Even now, five decades later, Albert Victory claims he was caught in the middle.
Yes, he was with the guy who shot and killed New York City Police Officer John E. Varecha. But he was trying to break up the struggle, not escalate it, he insists.
A jury found differently and sentenced Victory to 25 years to life in prison.
Now 76 and free, Victory is still fighting his murder conviction as part of a 15-year-old civil suit that brought him to a Buffalo courtroom last week.
"I was convicted of something I didn't do, I really didn't do," he said after his federal court appearance. "I've been fighting for justice my whole life."
Filed in 2002, Victory's suit is based on his case before the state parole board while he was an inmate at Attica Correctional Facility, which is why the suit was filed here.
The parole board granted Victory's request, but later reversed itself when then-Gov. George E. Pataki, who was publicly opposed to violent felons getting parole, learned of his release and reportedly pressured the board to block it.
Victory sued and a Wyoming County judge gave Victory his freedom in 1999.
His pending lawsuit is based, in part, on the additional months he spent in prison while challenging the parole board's reversal.
Victory's suit claims politics interfered with his rights to an early release from prison.
"He was granted a privilege, and we feel politics took that privilege away," Norman P. Effman, one of his lawyers, said last week. "When a wrong is done, you try to right it."

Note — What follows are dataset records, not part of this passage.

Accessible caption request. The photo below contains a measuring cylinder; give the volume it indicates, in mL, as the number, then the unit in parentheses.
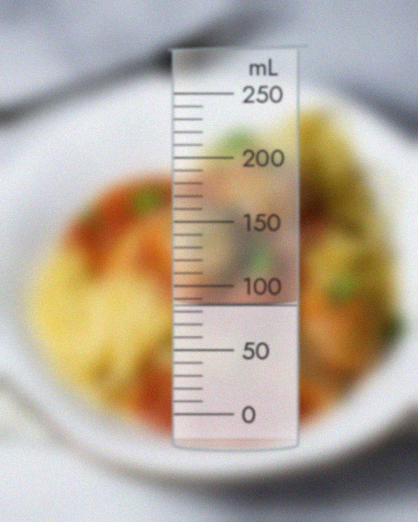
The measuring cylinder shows 85 (mL)
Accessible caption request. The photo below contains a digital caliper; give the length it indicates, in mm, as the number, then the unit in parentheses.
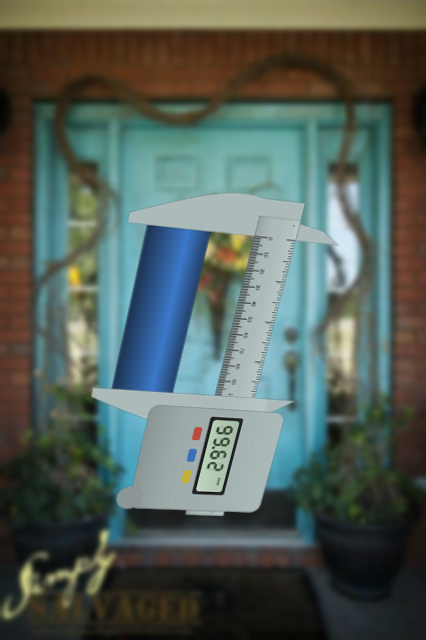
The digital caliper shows 99.62 (mm)
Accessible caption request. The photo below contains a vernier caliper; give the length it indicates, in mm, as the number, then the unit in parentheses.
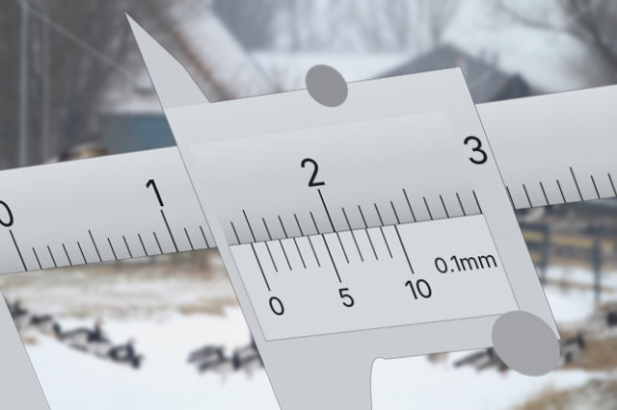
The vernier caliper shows 14.7 (mm)
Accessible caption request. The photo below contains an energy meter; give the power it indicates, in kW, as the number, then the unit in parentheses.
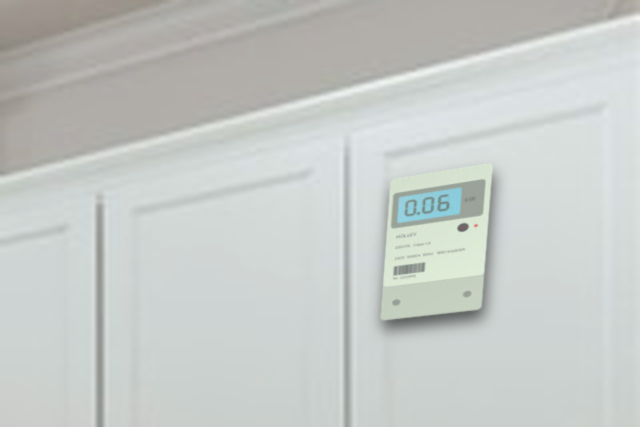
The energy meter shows 0.06 (kW)
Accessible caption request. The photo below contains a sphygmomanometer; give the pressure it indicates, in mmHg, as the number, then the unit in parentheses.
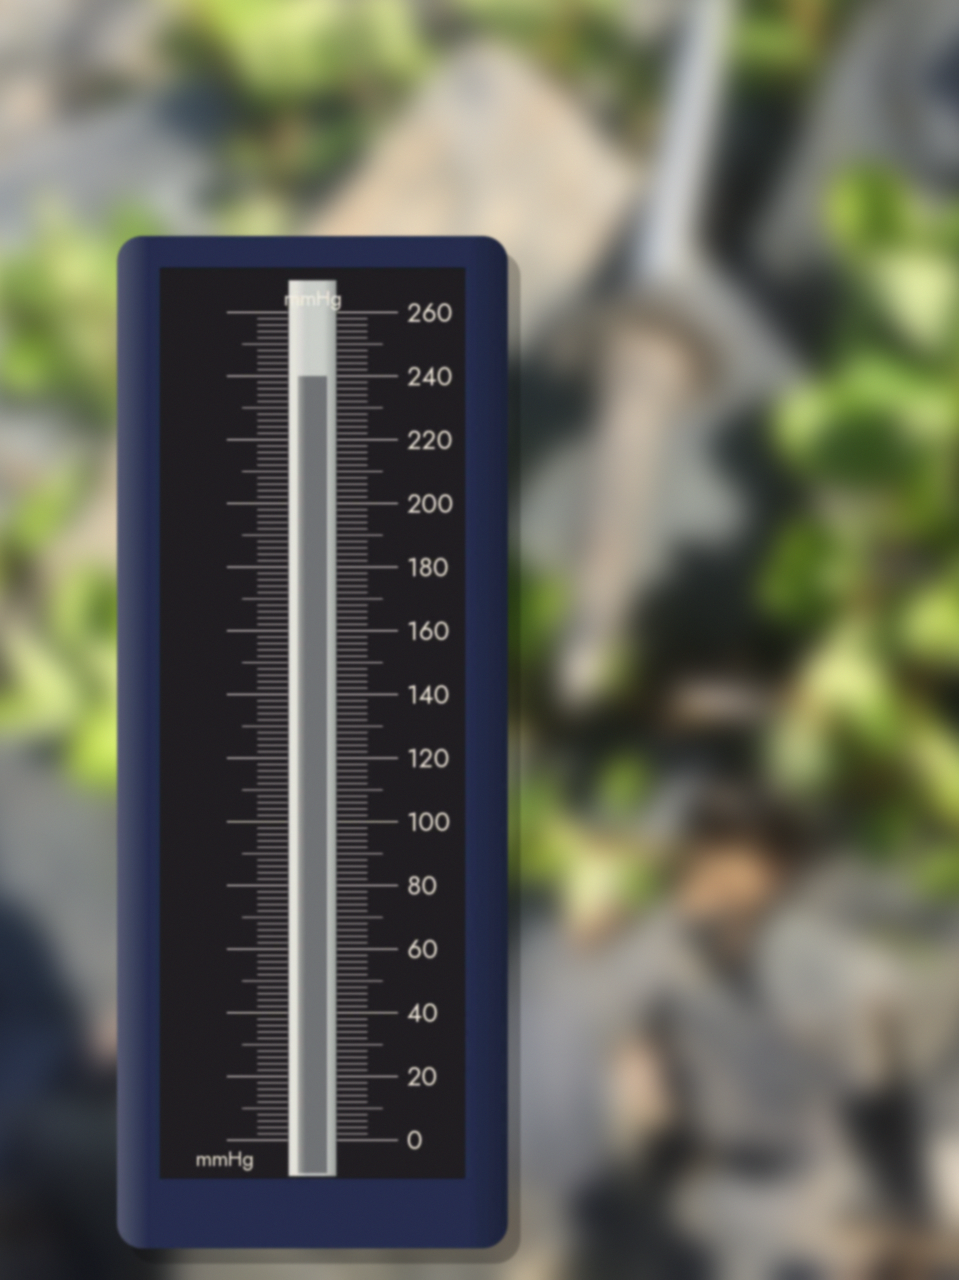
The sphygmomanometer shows 240 (mmHg)
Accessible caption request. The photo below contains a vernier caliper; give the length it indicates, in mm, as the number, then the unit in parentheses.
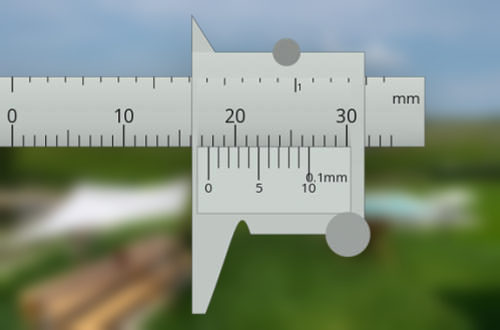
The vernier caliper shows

Victory acknowledges his goal is a monetary settlement, a prospect much more likely now that his case is heading to trial, and he makes no apologies for that.
In a key ruling last month, U.S. District Judge William M. Skretny denied the state's motion to dismiss the case and removed the last legal obstacles standing between Victory and a jury.
Skretny set a trial date of Sept. 26 and, in doing so, set the stage for a possible settlement.
"Fifteen years is too long," the judge said of the case's age last week. "We need to get this done."
Victory's legal battle with New York State is rooted in the October 1968 murder of Officer Varecha, a rookie two months away from his one-year anniversary with the force. The shooting followed a traffic stop that turned quickly into a struggle.
There was evidence at the trial that Victory and Ronald Bornholdt, the man he was with, assaulted Varecha and that the policeman fought back with his nightstick and eventually drew his gun.
Prosecutors also argued during the trial that Victory and Bornholdt lured Varecha into a nearby alley where Bornholdt shot the officer four times.
Convicted of murder in 1970, Victory and Bornholdt were sentenced to 25 years to life in state prison.
Eight years later, Victory escaped from Green Haven Correctional Facility in Dutchess County by bribing two guards. He spent the next three years on the run in California.
Captured near San Francisco, Victory returned to prison and, by most accounts, was a model inmate until he was released.
New York City's police union reacted with outrage at the news of Victory's release in 1999 and called for an end to discretionary parole.
"That was just more piling on," he said of the board's reversal. "I'm 76 years old. I can't tell you the torture I've been through."